◆ **TEXT PASSAGE**
....

Re: Shading of conflicting dependencies

Posted by Kalyan Kumar Kalvagadda <kk...@cloudera.com>.
+1

It's good approach but I have a question/concern.
Is the proposal to shade is for some specific jars OR to shade all the
third party jars?

If proposal is shade all the third-party jars then if would impact the run
time memory usage as all the classes from the third-party jars would be
loaded regardless..

-Kalyan

On Wed, Nov 15, 2017 at 12:04 PM, Sergio Pena <se...@cloudera.com>
wrote:

> +1
>
> I like the idea. It's hard to upgrade our libraries to newer ones when
> other components break due to Sentry being a plugin. I was once thought of
> using different jars versions per plugin (i.e. guava11 on hdfs, guava14 on
> hive and the server, etc), but that is too much to do and not good. I like
> the hbase idea better so we can use the latest libraries that we want
> instead of depending on other components.

....

◆ **SUPPLIED MATERIAL**
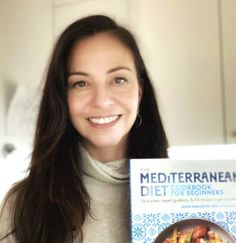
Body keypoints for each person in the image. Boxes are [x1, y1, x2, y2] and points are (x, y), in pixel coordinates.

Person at [0, 15, 168, 243]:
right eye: (80, 83)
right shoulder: (23, 206)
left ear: (139, 91)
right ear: (62, 98)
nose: (101, 100)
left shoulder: (185, 198)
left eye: (118, 80)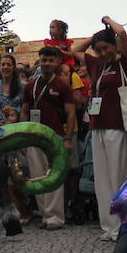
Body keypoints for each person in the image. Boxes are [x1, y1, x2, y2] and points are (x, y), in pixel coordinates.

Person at [70, 18, 127, 242]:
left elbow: (123, 34)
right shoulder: (96, 64)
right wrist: (96, 36)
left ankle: (126, 226)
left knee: (120, 176)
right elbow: (74, 49)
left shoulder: (125, 62)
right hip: (97, 127)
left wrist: (107, 22)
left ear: (114, 46)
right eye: (98, 49)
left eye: (105, 47)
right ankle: (109, 226)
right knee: (103, 180)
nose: (102, 52)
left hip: (117, 125)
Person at [21, 46, 76, 229]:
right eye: (44, 60)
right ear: (40, 61)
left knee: (53, 176)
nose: (47, 63)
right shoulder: (30, 85)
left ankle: (55, 217)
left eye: (51, 60)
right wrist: (23, 135)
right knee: (38, 176)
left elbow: (70, 113)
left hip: (55, 136)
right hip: (34, 137)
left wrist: (68, 138)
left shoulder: (62, 86)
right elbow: (24, 111)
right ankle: (45, 215)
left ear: (57, 62)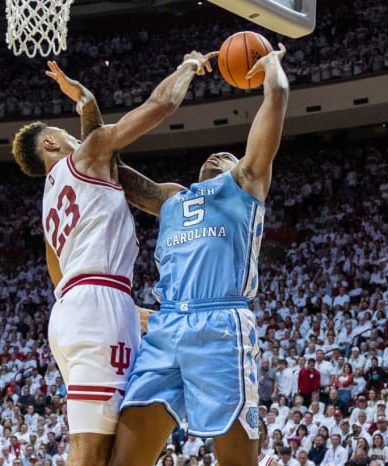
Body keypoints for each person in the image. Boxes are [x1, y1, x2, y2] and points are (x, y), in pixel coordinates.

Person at [11, 51, 217, 466]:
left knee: (101, 448)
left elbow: (59, 279)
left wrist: (87, 102)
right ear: (51, 143)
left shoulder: (52, 199)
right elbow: (160, 105)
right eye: (64, 131)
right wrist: (188, 66)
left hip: (72, 310)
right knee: (93, 453)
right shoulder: (86, 157)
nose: (76, 135)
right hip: (99, 307)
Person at [109, 44, 289, 466]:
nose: (217, 154)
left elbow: (276, 100)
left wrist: (272, 68)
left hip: (220, 324)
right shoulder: (173, 197)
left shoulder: (244, 184)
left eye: (228, 154)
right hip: (166, 324)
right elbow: (109, 164)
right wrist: (184, 69)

....

◆ **DESCRIPTION OF THE TASK**
Reproduce, word for word, the full reply about shading conflicting dependencies given above, from its heading through the last quoted line.

◆ **OUTPUT FOR THIS EXERCISE**
Re: Shading of conflicting dependencies

Posted by Kalyan Kumar Kalvagadda <kk...@cloudera.com>.
+1

It's good approach but I have a question/concern.
Is the proposal to shade is for some specific jars OR to shade all the
third party jars?

If proposal is shade all the third-party jars then if would impact the run
time memory usage as all the classes from the third-party jars would be
loaded regardless..

-Kalyan

On Wed, Nov 15, 2017 at 12:04 PM, Sergio Pena <se...@cloudera.com>
wrote:

> +1
>
> I like the idea. It's hard to upgrade our libraries to newer ones when
> other components break due to Sentry being a plugin. I was once thought of
> using different jars versions per plugin (i.e. guava11 on hdfs, guava14 on
> hive and the server, etc), but that is too much to do and not good. I like
> the hbase idea better so we can use the latest libraries that we want
> instead of depending on other components.